Exergetic and exergoeconomic evaluation of an SOFC-Engine hybrid power generation system

Abstract

An SOFC-Engine hybrid power generation system is evaluated using exergetic and exergoeconomic analysis methods to determine measures for improving its efficiency and cost effectiveness. The system is a combination of a solid oxide fuel cell (SOFC) and an internal combustion engine; the engine burns the anode offgas and produces additional power, thus improving the electrical efficiency of the overall system.The exergetic analysis, on the SOFC-Engine hybrid system, identifies the location, magnitude, and sources of thermodynamic inefficiencies (exergy destructions and exergy losses) in the system; the largest exergy destruction takes place within the internal combustion engine, followed by the heat exchangers, and the SOFC stack. Through the exergoeconomic analysis, the cost structure of the SOFC-Engine hybrid system is revealed, and the exergoeconomic factor of each component is quantified.
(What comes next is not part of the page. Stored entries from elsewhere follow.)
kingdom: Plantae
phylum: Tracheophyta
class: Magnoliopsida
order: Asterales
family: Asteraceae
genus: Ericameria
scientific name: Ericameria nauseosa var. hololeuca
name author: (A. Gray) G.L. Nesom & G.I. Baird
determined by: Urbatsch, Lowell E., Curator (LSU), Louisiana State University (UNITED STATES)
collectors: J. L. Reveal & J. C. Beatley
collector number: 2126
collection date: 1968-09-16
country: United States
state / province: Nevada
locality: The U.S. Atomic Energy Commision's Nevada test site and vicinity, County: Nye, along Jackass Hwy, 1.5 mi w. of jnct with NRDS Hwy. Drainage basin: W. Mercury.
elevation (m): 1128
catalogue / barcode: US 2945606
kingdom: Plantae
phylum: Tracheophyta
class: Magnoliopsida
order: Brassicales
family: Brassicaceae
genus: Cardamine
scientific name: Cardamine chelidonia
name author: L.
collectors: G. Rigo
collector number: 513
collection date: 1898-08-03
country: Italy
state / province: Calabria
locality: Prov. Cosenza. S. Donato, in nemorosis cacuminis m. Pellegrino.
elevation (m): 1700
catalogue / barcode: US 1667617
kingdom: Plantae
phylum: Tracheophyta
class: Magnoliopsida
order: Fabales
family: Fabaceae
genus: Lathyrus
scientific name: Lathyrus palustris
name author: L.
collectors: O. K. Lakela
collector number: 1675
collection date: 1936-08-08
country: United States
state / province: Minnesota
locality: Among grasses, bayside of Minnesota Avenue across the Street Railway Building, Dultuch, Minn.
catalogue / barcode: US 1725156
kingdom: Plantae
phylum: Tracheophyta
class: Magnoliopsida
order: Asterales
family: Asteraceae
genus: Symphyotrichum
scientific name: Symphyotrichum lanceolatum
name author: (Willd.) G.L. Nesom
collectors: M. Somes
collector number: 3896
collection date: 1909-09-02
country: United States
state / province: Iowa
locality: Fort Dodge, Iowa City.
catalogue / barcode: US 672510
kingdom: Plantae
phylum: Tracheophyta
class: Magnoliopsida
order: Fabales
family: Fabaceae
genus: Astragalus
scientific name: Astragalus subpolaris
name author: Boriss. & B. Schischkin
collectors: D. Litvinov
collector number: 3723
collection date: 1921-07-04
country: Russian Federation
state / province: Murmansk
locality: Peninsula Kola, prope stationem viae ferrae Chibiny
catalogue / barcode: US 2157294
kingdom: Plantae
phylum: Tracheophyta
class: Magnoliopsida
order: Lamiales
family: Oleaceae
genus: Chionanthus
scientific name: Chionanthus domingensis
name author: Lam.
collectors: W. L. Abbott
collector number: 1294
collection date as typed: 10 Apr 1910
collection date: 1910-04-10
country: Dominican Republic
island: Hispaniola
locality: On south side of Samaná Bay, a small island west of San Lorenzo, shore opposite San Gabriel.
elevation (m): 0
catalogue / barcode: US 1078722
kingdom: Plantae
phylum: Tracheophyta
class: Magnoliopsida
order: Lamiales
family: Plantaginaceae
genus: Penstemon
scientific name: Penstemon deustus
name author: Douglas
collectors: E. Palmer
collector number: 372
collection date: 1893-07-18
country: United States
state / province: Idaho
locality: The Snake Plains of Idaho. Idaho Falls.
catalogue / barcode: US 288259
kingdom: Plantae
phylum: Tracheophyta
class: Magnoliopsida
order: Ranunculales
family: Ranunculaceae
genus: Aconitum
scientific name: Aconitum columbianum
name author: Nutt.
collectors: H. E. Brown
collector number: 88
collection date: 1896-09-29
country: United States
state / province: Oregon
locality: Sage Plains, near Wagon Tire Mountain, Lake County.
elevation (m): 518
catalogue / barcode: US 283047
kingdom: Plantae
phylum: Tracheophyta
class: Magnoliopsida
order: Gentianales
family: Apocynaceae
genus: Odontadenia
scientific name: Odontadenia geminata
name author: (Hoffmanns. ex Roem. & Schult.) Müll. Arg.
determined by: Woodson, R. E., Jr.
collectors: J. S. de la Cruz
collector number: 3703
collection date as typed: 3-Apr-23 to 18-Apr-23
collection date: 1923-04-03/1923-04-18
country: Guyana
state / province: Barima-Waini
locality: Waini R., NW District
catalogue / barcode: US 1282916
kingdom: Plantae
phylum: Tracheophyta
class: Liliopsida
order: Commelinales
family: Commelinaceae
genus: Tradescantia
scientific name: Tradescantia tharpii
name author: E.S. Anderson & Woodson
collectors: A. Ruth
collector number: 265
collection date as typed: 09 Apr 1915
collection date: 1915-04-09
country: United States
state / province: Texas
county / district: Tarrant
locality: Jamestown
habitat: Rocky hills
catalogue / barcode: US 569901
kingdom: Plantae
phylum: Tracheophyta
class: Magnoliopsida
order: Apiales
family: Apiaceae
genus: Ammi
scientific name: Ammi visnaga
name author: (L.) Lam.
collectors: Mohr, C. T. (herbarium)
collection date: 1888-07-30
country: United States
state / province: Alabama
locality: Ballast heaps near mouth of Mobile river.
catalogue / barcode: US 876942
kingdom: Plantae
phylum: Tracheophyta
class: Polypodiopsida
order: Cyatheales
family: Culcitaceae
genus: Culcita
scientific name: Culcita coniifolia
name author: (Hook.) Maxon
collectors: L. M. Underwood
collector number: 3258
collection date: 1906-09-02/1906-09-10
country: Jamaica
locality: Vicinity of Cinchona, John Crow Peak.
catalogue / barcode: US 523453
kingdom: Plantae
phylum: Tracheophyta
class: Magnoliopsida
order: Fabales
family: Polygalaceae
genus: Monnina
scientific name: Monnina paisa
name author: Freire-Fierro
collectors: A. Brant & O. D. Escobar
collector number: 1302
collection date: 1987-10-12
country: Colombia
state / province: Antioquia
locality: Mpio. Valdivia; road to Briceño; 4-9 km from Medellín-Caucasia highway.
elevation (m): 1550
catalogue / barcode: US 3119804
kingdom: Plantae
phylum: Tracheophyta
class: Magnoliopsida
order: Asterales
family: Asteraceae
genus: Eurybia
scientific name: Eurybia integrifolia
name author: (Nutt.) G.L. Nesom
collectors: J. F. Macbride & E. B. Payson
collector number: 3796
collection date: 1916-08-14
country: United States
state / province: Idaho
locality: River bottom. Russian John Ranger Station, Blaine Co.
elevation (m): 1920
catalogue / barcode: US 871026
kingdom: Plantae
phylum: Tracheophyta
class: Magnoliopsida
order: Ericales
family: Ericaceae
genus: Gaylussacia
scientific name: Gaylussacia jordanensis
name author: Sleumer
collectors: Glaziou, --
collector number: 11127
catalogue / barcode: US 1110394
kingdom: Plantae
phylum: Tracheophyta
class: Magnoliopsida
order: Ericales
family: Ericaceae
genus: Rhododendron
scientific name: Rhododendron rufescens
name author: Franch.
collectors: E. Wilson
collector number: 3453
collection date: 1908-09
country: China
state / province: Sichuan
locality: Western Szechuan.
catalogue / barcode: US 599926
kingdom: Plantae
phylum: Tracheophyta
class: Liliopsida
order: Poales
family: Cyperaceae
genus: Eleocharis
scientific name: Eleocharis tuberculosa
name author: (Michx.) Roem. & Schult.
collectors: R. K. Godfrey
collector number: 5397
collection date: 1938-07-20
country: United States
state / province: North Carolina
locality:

The highest exergoeconomic factor of 93% is observed in the SOFC stack, implying that reducing the equipment cost of SOFC is of high importance to reduce the final product of the overall system. On the other hand, the fuel/water preheater shows the lowest exergoeconomic factor of 7%, meaning that improving its thermodynamic efficiency is more important for that component. Concerning the internal combustion engine, a well-balanced exergoeconomic factor of 52% is calculated.